The Art of Community
About 15 months ago WUSF introduced you to an artist, a Hurricane Katrina evacuee, who settled in the St. Petersburg neighborhood of Roser Park. This weekend is the Fourth Annual Historic Roser Park Art Festival and we thought what better time to check in with artist Linda Newcomb.
Linda Newcomb sits in her one-room apartment. At her feet, her dog Chris chews on a bone. Outside her second-story windows is the bright green of old trees.
'Lucky me, the hurricane blew me right to paradise,' says Newcomb. 'Roser Park is, I don't know, it's just special. It's beautiful to look at everywhere you look.'
Newcomb says the community lifted her spirits after Hurricane Katrina forced her to leave New Orleans.
Like most artists, Newcomb's artwork reflects her life. And like her life, her artwork has changed since moving to Roser Park.
Now, her sculptures are crafted from seed pods, palm fronds and other natural materials from her neighborhood. Her jewelry is imprinted with palm trees. Her photographs are of Roser Park's natural settings.
The historic neighborhood of more than 100 homes tucked behind the Bayfront Medical Center just south of downtown St. Petersburg. The community was created around 1914 by Charles Martin Roser.

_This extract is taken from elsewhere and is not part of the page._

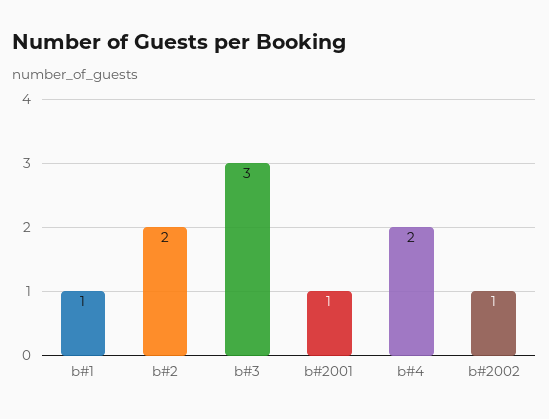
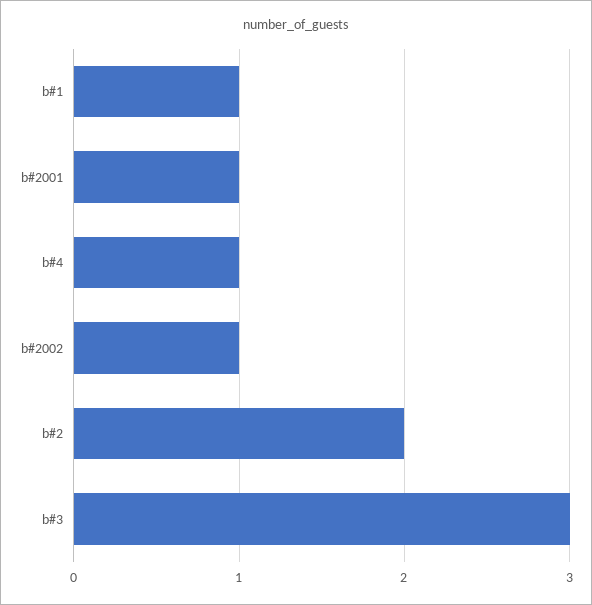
b#4: 2 -> 1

Newcomb's landlord, Kai Warren, has lived there for 26 years. He credits the tightly knit community with convincing city hall to designate Roser Park as local historic district.
The neighbors used to hold weekly liter walks to push the revitalization along. That's now down to just two major clean ups a year one in the spring prior to its annual tour of historic homes and one in the fall just prior to its annual art festival.
'You can't find a better venue for an art festival, it's shady, nice breezes, a beautiful creek, lush landscaping which is part of Charles Roser's idea for a neighborhood,' Warren says.
The 4th Annual Historic Roser Park Art Festival is this Saturday and Sunday.